* TEXT PROVIDED
3.2.1 Effect of the different flow rates. At the heating temperature of 381.15 K, sulfur concentration of 0.06 kmol m⁻³, aluminum concentration of 20 kg m⁻³ and basicity of 20%, the relationship between the average mass transfer coefficient and liquid film flow rate in the basic aluminum sulfate desulphurization–regeneration solution is illustrated in Fig. 7. With the rise in flow rate, the falling-film average mass transfer coefficients of the converging–diverging tube 3# and the smooth tube both increase. Under the same conditions, the falling-film average mass transfer coefficient inside the converging–diverging tube is 44–67% higher than the smooth tube. The main reason is that the converging–diverging tube promotes the fluid disturbance near the wall, enhances turbulence and reduces the thickness of the viscous bottom layer. During the falling-film desorption of basic aluminum sulfate desulphurization–regeneration solution, SO₂ desorption efficiency gradually decreases with the liquid film perimeter flow rate (Fig. 7). At the same inlet sulfur concentration, as the flow rate increases, the outlet sulfur concentrations inside the converging–diverging tube 3# and the smooth tube gradually become higher. This is primarily because besides the mass transfer coefficient, the falling-film desorption is also correlated with the flow rate. It is positively correlated with the mass transfer coefficient and negatively correlated with flow rate. Thus with an increase in the flow rate, though the mass transfer coefficient is improved, the effect of flow rate surpasses that of the mass transfer coefficient, weakening the desorption. Under the same flow rate, the outlet sulfur concentration of the falling-films in the converging–diverging tube is lower than that in the smooth tube. At the liquid film perimeter flow rate of 0.114 kg m⁻¹ s⁻¹, the outlet sulfur concentration is 64% lower and the desorption efficiency (up to 94.2%) is 10.5% higher in the converging–diverging tube than in the smooth tube. At the flow rate of 0.222 kg m⁻¹ s⁻¹, the sulfur concentration is 48% lower and the desorption efficiency (up to 88.7%) is 10.3% higher in the converging–diverging tube than in the smooth tube. Moreover, when the desulphurization–regeneration solution flows along the tube length, the sulfur concentrations first decline rapidly and then slowly, indicating that the higher sulfur concentrations contribute to desorption.

Fig. 7 Effect of the liquid film perimeter flow rate on the mass transfer coefficient and SO₂ desorption efficiency.

* JOB ITEM
Continue the passage on falling-film SO₂ desorption in converging–diverging and smooth tubes, picking up after its last sentence. The rows that come next are separate material and have no connection to the passage on falling-film SO₂ desorption.

* DATA EXTRACT

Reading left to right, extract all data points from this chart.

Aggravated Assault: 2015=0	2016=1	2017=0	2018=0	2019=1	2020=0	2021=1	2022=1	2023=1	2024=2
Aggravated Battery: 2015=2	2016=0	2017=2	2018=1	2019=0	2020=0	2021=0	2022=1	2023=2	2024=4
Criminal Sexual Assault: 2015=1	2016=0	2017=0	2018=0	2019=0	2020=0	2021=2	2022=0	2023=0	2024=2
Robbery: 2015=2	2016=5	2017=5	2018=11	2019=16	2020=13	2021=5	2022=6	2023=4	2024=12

--

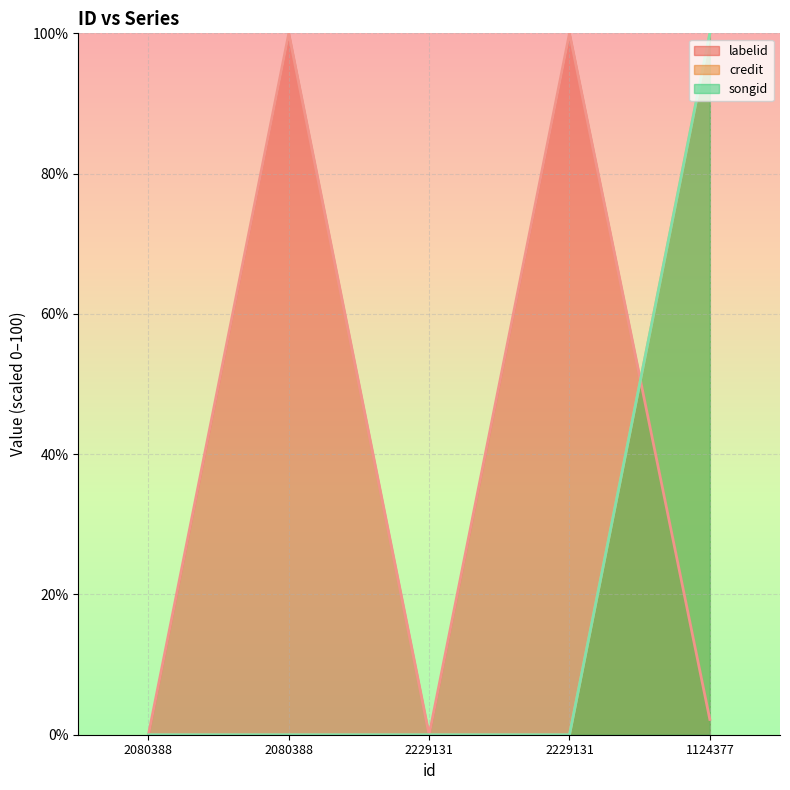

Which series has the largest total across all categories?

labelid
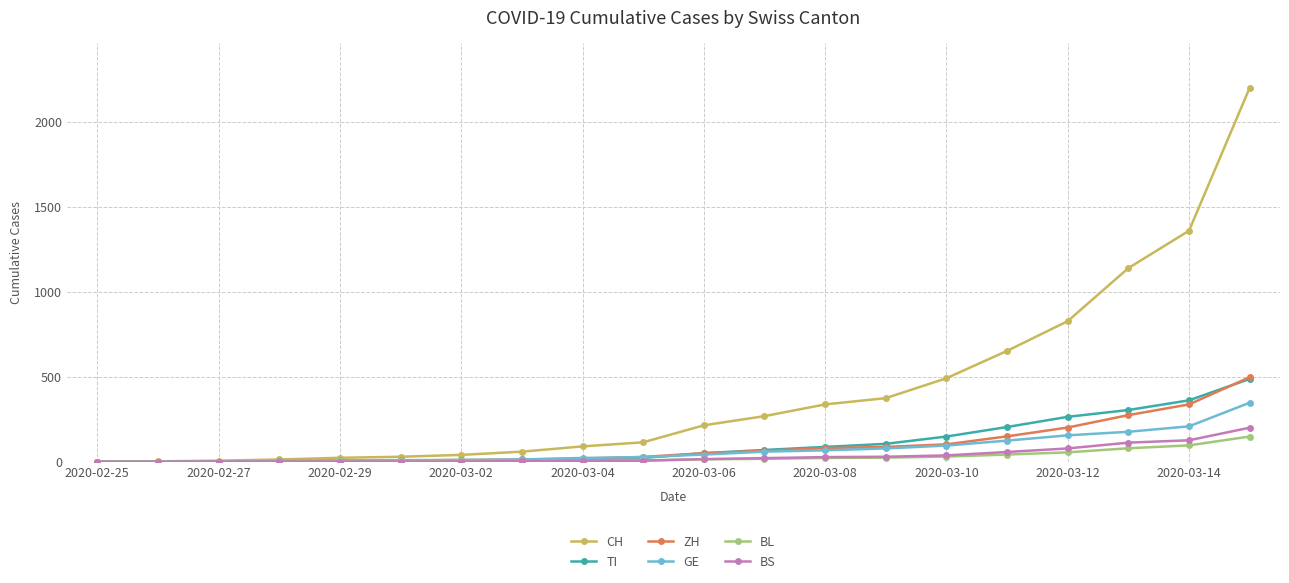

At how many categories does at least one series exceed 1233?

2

* TASK RESPONSE
3.2.2 Effect of the different sulfur concentrations. At the heating temperature of 381.15 K, perimeter flow rate of 0.162 kg m⁻¹ s⁻¹, aluminum concentration of 20 kg m⁻³ and basicity of 20%, the relationship between the average mass transfer coefficient and inlet sulfur concentration in basic aluminum sulfate desulphurization–regeneration solution is illustrated in Fig. 8. With the rise in inlet sulfur concentration, the falling-film average mass transfer coefficients of both the converging–diverging tube 3# and the smooth tube increase. This is primarily because the mass transfer coefficient is correlated with the sulfur concentration gradient at the film thickness direction of the desulphurization–regeneration solution according to film theory. At the same flow rate, as the inlet sulfur concentration increases, the concentration gradient at the film thickness direction rises. Thus, the mass transfer coefficient increases for both tubes, but the falling-film average mass transfer coefficient inside the converging–diverging tube 3# is 44–69% higher than that in the smooth tube. During the falling-film desorption of basic aluminum sulfate desulphurization–regeneration solution, SO₂ desorption efficiency gradually increases with the inlet sulfur concentration (Fig. 8). In comparison, at the inlet sulfur concentration of 0.02 kmol m⁻³, the outlet sulfur concentration is 61% lower and the desorption efficiency (up to 89.3%) is 16.3% higher in the converging–diverging tube than in the smooth tube. At the inlet sulfur concentration of 0.1 kmol m⁻³, the sulfur concentration is 67% lower and the desorption efficiency (up to 94.1%) is 12.0% higher in the converging–diverging tube than in the smooth tube.

Fig. 8 Effect of the inlet sulfur concentration on the mass transfer coefficient and SO₂ desorption efficiency.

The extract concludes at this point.